If we decided to fix this bug and shift each date value down by one, how many spreadsheet formulas out there would we break? Here’s a really simple example, where the following function that had worked in previous versions would no longer work:
=IF(TODAY()=39013, “Due Today!”, “Not Due Today!”)
I will admit that the above function is probably not the best approach for comparing dates, but it’s something that’s always worked. Believe me, I’ve seen much crazier stuff in spreadsheets. We can’t control how our customers use the product, and if something like this worked before, we can’t break it now. If we changed our behavior so that 39013 no longer represented 10/23/06 and instead represented 10/24/06, that would completely break the function above.
It’s true that we could probably write a solution that parses through all functions out there and tries to determine if the number in the function is supposed to represent a date, but that would be seriously buggy, and to be honest it wouldn’t be worth it.
One way I like to think about this whole issue is to look at this the other way. Let’s instead say that the base date system for SpreadsheetML was supposed to start on December 31, 1899. There’s just a bug where dates between then and March 1, 1900 are off by one. So while we have this odd behavior for the first two months of the last century, everything after March 1, 1900 is stored correctly. I’m actually only half kidding here… since the date is just stored as in index, there is no real problem caused by this bug, other than maybe looking a bit foolish. In fact, OpenOffice has a behavior vary similar to this. In OpenOffice and Microsoft Excel, the numerical value for 9/13/2006 is equivalent. The numberical values for dates map all the way back to March 1, 1900; and then from that point back they are off by one (so in OpenOffice, 12/31/1899 maps to “1”). So the key thing to notice is that this behavior is fully documented, and there is no reason it should prevent anyone from properly consuming and generating valid SpreadsheetML files.

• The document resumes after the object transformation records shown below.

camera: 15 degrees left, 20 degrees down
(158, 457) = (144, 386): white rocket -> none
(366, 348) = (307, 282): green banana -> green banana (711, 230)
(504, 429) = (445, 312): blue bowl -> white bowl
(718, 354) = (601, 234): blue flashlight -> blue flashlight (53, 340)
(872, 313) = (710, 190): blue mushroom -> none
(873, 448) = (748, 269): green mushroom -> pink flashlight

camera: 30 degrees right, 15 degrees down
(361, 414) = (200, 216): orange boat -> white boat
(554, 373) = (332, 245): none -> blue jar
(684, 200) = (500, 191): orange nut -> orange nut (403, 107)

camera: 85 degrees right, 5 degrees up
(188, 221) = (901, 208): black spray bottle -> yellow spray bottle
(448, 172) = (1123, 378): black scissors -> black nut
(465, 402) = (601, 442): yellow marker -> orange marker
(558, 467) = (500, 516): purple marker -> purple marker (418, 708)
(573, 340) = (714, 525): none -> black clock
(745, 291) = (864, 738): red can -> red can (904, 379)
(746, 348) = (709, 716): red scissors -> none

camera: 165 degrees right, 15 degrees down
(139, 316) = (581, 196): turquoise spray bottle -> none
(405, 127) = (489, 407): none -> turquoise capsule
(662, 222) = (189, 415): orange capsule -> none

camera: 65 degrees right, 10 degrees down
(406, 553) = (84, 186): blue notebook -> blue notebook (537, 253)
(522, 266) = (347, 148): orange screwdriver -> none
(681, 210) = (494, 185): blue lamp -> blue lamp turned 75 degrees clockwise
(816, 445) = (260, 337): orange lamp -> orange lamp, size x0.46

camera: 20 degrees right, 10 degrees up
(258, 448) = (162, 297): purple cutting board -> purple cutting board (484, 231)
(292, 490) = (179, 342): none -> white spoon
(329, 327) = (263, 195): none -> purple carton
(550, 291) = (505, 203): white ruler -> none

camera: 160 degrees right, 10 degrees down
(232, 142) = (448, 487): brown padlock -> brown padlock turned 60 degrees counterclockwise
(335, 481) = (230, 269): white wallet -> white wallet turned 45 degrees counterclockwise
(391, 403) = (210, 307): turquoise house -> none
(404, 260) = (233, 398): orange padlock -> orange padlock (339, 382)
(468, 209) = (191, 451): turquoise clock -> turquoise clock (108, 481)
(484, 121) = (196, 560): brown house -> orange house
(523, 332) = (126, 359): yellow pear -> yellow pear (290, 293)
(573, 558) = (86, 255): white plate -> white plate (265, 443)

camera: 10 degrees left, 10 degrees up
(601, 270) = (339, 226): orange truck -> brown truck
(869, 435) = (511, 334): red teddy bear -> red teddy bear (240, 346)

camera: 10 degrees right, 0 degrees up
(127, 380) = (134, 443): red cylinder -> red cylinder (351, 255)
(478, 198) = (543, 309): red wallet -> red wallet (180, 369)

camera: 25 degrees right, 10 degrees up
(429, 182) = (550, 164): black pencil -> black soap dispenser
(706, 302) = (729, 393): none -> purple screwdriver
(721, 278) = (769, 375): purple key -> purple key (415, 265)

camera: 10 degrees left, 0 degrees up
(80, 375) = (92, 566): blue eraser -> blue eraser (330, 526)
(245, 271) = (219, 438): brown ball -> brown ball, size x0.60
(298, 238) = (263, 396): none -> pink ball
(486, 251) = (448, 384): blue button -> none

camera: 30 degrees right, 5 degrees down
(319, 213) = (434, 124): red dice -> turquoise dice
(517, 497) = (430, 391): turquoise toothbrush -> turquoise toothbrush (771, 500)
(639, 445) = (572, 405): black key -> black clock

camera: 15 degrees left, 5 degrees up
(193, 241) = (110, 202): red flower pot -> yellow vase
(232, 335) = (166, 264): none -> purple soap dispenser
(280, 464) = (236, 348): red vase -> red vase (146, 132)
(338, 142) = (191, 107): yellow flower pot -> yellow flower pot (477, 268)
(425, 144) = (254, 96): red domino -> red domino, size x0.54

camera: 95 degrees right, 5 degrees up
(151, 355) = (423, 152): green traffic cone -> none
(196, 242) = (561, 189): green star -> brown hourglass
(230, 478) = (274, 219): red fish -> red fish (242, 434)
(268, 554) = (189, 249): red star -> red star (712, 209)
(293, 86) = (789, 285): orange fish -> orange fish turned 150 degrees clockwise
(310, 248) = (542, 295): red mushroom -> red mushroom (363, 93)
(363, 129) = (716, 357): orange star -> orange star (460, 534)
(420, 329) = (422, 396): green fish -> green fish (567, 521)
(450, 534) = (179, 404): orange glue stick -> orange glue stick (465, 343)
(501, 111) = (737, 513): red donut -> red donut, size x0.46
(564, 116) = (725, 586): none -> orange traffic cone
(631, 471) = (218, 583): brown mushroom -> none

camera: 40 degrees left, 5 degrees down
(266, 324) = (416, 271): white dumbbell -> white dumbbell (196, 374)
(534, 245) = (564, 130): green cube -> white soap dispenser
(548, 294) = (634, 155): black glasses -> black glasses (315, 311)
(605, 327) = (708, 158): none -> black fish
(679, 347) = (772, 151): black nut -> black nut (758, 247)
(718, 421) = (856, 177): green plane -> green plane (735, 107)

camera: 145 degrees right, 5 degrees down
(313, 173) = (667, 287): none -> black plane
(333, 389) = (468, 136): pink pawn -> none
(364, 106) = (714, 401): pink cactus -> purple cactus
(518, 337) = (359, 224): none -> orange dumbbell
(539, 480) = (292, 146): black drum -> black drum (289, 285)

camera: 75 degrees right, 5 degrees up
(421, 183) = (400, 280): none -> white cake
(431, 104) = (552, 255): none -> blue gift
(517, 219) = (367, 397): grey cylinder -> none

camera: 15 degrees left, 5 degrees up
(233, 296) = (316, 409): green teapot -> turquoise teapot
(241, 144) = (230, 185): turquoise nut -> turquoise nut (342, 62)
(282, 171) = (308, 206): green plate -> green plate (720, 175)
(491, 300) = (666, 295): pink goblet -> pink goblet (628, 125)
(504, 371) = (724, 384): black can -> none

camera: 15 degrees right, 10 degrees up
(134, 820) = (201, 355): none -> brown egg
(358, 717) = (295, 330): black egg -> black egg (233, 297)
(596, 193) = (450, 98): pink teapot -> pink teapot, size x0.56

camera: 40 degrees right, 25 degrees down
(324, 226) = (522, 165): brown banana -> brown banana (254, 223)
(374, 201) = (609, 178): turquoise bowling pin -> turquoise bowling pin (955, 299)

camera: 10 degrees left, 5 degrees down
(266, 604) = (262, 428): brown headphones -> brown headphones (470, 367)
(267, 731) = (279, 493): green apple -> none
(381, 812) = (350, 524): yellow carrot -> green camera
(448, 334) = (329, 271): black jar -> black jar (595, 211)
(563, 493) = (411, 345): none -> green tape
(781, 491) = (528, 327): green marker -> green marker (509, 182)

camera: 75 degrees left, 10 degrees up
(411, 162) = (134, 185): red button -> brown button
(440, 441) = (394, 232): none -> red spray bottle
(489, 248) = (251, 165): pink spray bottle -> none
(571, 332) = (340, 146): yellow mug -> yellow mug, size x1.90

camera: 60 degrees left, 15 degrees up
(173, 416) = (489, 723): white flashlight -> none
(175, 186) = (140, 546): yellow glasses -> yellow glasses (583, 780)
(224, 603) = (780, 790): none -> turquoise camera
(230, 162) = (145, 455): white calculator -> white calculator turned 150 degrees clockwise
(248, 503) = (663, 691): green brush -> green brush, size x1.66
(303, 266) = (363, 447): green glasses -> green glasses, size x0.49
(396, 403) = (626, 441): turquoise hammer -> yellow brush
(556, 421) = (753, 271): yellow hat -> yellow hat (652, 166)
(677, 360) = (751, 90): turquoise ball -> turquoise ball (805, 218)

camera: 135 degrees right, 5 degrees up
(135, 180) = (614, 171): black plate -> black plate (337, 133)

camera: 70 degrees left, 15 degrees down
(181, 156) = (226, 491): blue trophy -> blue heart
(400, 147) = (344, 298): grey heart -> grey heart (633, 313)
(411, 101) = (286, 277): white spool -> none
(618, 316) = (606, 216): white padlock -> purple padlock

As I said in some earlier comments, this did come up in the TC45 meetings fairly early on. We didn’t spend too much time on it though as it was pretty obvious that while it looked a bit silly, there was no harm. And we all recognized that if we did try to change this, it could seriously change the meaning of existing files.
Remember, this format was not an attempt at building the ultimate generic Office application file format from the ground up. If we did that, and didn’t take our customers existing documents into account, then none of our customers would use the format. I think at times people misunderstand the design goals behind the Office Open XML formats, and I’m sorry if I haven’t been clear enough on that. The Office Open XML formats were definitely designed with the existing base of legacy Microsoft Office file formats in mind, and it’s important to remember that when you look at the format. There are definitely designs in the Open XML formats that clearly show their origins. A key focus of TC45 though was to make sure those behaviors were completely implementable on any other platform. This is covered in more detail in the TC 45 whitepaper.
We not only wanted to create an open format that folks could build solutions on top of, but we wanted the format to be something that our customers would actually use… otherwise what’s the point? We didn’t want this to just be another optional format that only some people would use, it’s the new default format and we hope that all of our customers will use it.